→ **EXERCISE PROMPT**:
Scan the data below for the string "всегда". Copy every line where it appears.

::: SUPPLIED MATERIAL

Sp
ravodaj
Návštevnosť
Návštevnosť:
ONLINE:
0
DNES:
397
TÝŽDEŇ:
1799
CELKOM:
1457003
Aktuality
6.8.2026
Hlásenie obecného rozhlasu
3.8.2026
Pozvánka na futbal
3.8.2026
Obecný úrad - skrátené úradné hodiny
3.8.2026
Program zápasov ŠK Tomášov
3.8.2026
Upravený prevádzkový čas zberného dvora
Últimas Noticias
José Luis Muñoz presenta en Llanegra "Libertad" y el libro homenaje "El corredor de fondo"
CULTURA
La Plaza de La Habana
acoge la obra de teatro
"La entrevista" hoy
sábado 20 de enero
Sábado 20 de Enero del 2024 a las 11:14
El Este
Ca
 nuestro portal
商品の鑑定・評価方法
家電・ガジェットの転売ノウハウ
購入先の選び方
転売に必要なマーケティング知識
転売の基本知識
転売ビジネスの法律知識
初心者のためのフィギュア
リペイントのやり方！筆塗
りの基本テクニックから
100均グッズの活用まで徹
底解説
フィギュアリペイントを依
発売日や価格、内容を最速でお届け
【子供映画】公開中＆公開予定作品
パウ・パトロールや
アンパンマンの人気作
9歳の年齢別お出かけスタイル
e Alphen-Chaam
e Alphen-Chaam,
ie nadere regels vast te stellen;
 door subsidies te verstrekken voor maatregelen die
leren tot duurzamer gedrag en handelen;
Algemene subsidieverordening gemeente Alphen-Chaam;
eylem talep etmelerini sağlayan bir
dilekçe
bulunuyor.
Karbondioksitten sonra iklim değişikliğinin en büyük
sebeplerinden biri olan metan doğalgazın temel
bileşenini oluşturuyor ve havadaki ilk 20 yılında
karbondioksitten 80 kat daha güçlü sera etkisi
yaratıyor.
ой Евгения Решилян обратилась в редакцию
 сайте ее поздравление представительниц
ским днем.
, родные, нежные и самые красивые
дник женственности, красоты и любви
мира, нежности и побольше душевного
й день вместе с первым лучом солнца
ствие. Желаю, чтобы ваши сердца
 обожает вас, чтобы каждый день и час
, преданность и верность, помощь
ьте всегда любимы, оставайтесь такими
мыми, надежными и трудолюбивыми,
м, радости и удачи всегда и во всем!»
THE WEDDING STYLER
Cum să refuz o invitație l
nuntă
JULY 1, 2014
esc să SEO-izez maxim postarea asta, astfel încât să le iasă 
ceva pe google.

::::::

→ **ANSWER TO THIS TASK**:
ьте всегда любимы, оставайтесь такими
м, радости и удачи всегда и во всем!»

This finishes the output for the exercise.